INTRODUCTION: Drug-related problems (DRPs) are common in the elderly, leading to suboptimal therapy, hospitalisations and increased mortality. The integrated medicines management (IMM) model is a multifactorial interdisciplinary methodology aiming to optimise individual medication therapy throughout the hospital stay. IMM has been shown to reduce readmissions and drug-related hospital readmissions. Using the IMM model as a template, we have designed an intervention aiming both to improve medication safety in hospitals, and communication across the secondary and primary care interface. This paper presents the study protocol to explore the effects of the intervention with regard to healthcare use, health-related quality of life (HRQoL) and medication appropriateness in elderly patients. METHODS AND ANALYSIS: A total of 500 patients aged ≥70 years will be included and randomised to control (standard care) or intervention group (1:1). The intervention comprises five steps mainly performed by pharmacists: (1) medication reconciliation at admission, (2) medication review during hospital stay, (3) patient counselling about the use of medicines, (4) a comprehensible and patient-friendly medication list with explanations in discharge summary and (5) postdischarge phone calls to the primary care level.
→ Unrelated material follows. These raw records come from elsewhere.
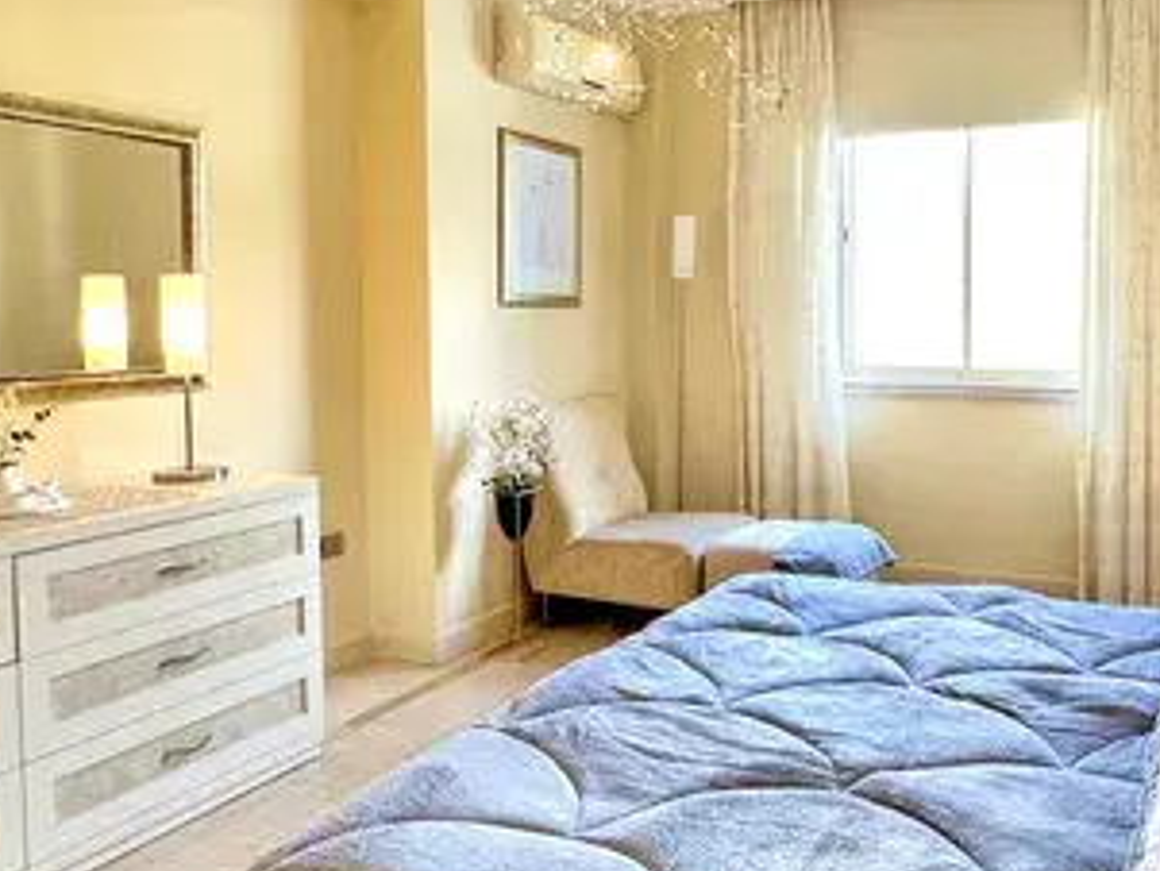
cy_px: 347
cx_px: 792
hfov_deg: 56.8
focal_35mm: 31
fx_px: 1039
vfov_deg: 45.2
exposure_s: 1/100
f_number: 2.2
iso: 160
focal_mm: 2.22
The primary outcome is the difference between intervention and control patients in the rate of emergency medical visits (acute readmissions and visits to emergency department) 12 months after discharge. Secondary outcomes include length of index hospital stay, time to first readmission, mortality, hip fractures, strokes, medication changes, HRQoL and medication appropriateness. Patient inclusion started in September 2016. ETHICS AND DISSEMINATION: The trial was approved by the Norwegian Centre for Research Data and the Norwegian Data Protection Authority. We aim to publish the results in international peer-reviewed open access journals, at national and international conferences, and as part of two PhD theses. TRIAL REGISTRATION NUMBER: NCT02816086.

A pharmacist-led follow-up program for patients with established coronary heart disease in North Norway - a randomized controlled trial.

OBJECTIVES: The aim of the study was twofold; 1) to develop a clinical pharmacist-led 12 month lasting follow-up program for patients with established coronary heart disease (CHD) discharged from the University Hospital of North Norway, and 2) to explore the impact of the program with regards to adherence to a medication assessment tool for secondary prevention of CHD and change in biomedical risk factors. METHODS: A total of 102 patients aged 18-82 years were enrolled in a non-blinded randomized controlled trial with an intervention group and a control group. The intervention comprised medication reconciliation, medication review and patient education during three meetings; at discharge, after three months and after twelve months. The control group received standard care from their general practitioner. Primary outcomes were adherence to clinical guideline recommendations concerning prescription, therapy goal achievement and lifestyle education defined in the medication assessment tool for secondary prevention of CHD (MAT-CHDSP). Secondary outcomes included changes in the biomedical risk factors cholesterol, blood pressure and blood glucose. RESULTS: Ninety-four patients completed the trial, 48 intervention group patients and 46 controls. Appropriate prescribing was high, but therapy goal achievement was low in both groups. Overall adherence to MAT-CHDSP criteria increased in both groups and was significantly higher in the intervention group at study end, 78.4% vs. 62.0%, p<0.001. The difference was statistically significant for the documented lifestyle advices in intervention group patients. No significant improvements in biomedical risk factors were observed in favor of the intervention group. CONCLUSIONS: The study showed an increased guideline adherence in both study groups. This indicates that attention to clinical practice guideline recommendations in itself increases adherence - which may be a clinical pharmacist task. A larger adequately powered study is needed to show a significant difference in biomedical risk factor improvements in favor of the intervention. Amendments to the follow-up program are suggested before implementation in standard patient care can be recommended.